> _PROBLEM DETAILS_
Lines from the one containing "exposure_s: 1/80" to the end of the records, both ends included and exactly as written, are the whole answer, and no pictures go in it.

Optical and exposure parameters

------------------------------------------------------------------------

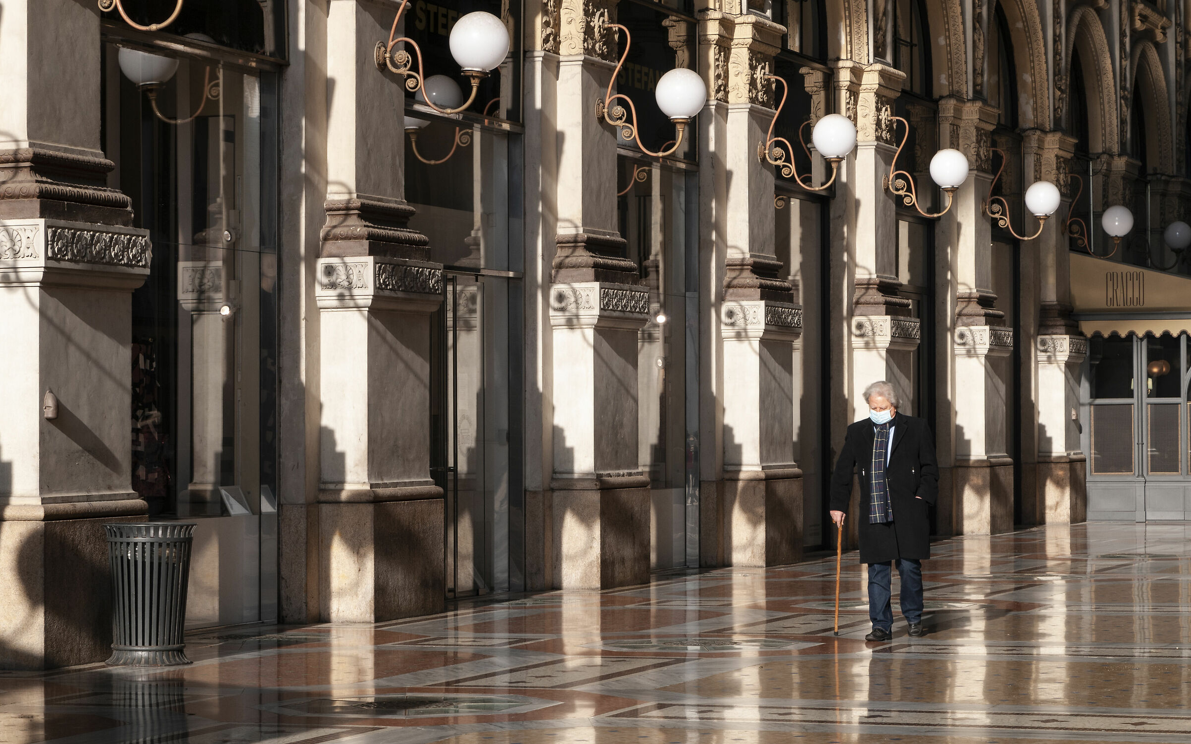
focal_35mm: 107
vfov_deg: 12.2
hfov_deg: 19.5
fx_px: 3473
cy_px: 388
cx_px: 596
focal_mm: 70
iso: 200
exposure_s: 1/80
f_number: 14
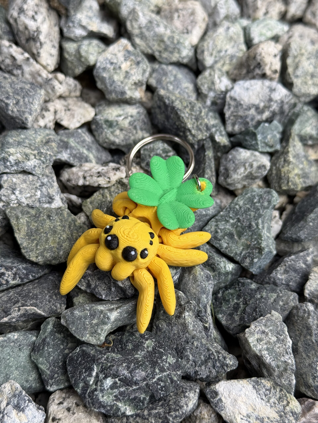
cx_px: 159
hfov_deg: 30.3
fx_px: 588
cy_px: 212
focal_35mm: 48
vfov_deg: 39.7
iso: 80
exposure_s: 1/596
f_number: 1.78
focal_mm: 6.76
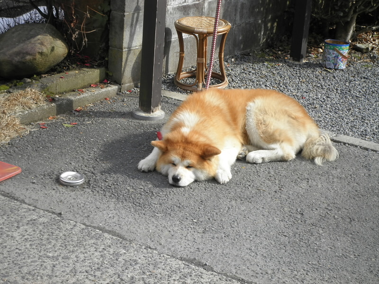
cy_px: 142
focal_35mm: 77
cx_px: 190
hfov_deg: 25.3
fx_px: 843
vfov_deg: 19.1
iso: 64
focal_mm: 13.9
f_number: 5.9
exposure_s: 1/160
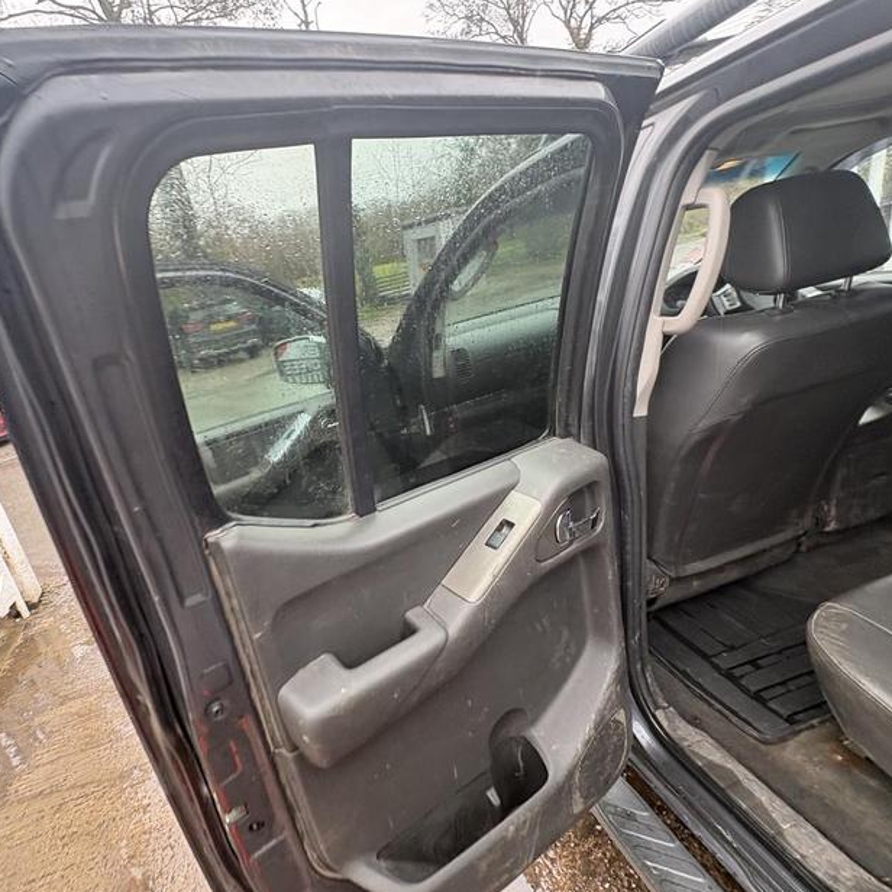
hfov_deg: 79.9
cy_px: 459
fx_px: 525
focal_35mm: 18
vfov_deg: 80.7
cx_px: 365
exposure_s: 1/99
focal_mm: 2.22
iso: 160
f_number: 2.2
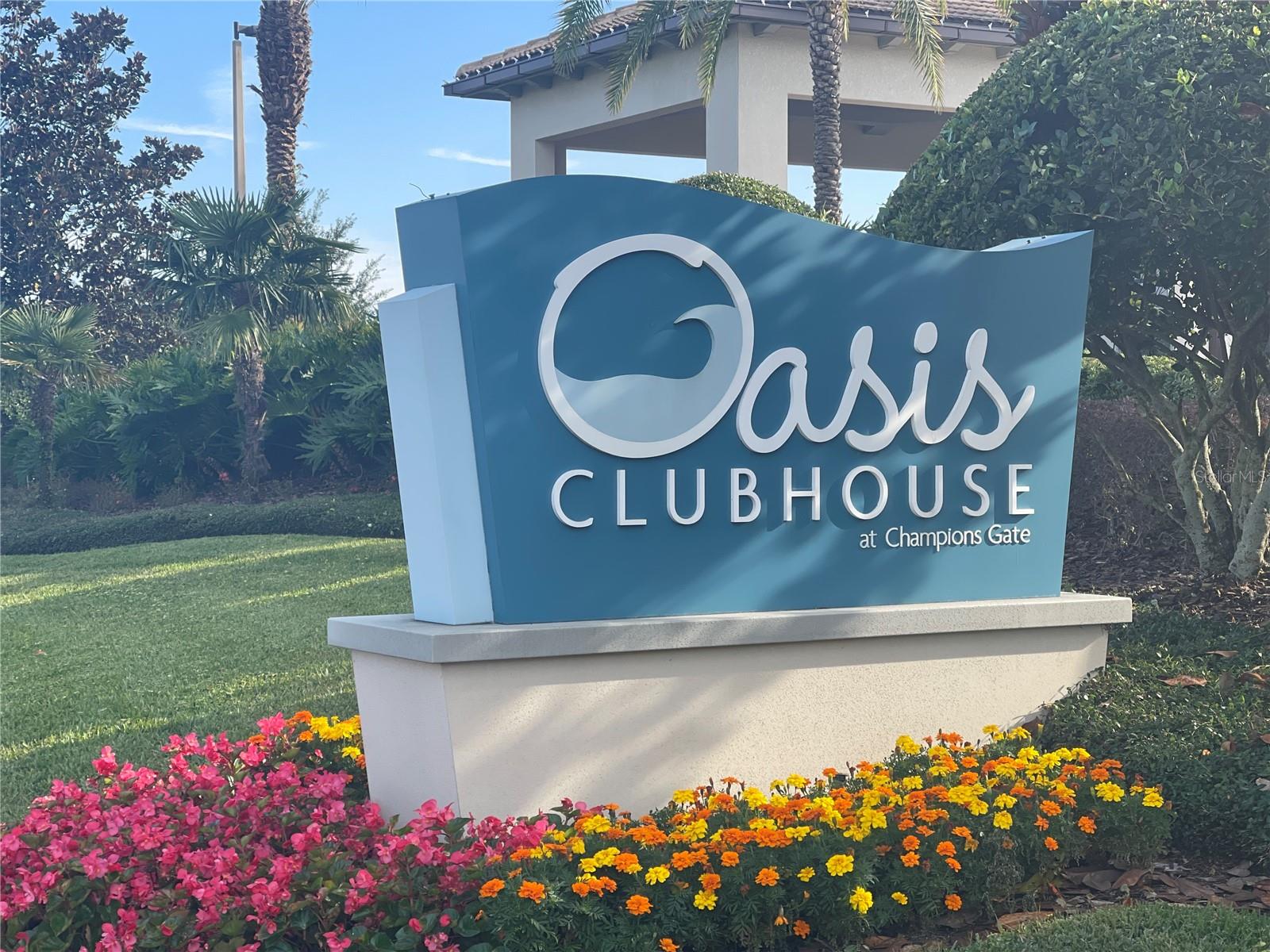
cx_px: 635
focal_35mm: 64
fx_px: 2348
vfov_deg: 22.9
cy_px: 476
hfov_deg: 30.3
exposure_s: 1/384
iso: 32
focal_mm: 7.5
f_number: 2.2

------------------------------------------------------------------------

> _ANSWER SECTION_
exposure_s: 1/80
f_number: 14
cx_px: 159
hfov_deg: 30.3
fx_px: 588
cy_px: 212
focal_35mm: 48
vfov_deg: 39.7
iso: 80
exposure_s: 1/596
f_number: 1.78
focal_mm: 6.76
cy_px: 142
focal_35mm: 77
cx_px: 190
hfov_deg: 25.3
fx_px: 843
vfov_deg: 19.1
iso: 64
focal_mm: 13.9
f_number: 5.9
exposure_s: 1/160
hfov_deg: 79.9
cy_px: 459
fx_px: 525
focal_35mm: 18
vfov_deg: 80.7
cx_px: 365
exposure_s: 1/99
focal_mm: 2.22
iso: 160
f_number: 2.2
cx_px: 635
focal_35mm: 64
fx_px: 2348
vfov_deg: 22.9
cy_px: 476
hfov_deg: 30.3
exposure_s: 1/384
iso: 32
focal_mm: 7.5
f_number: 2.2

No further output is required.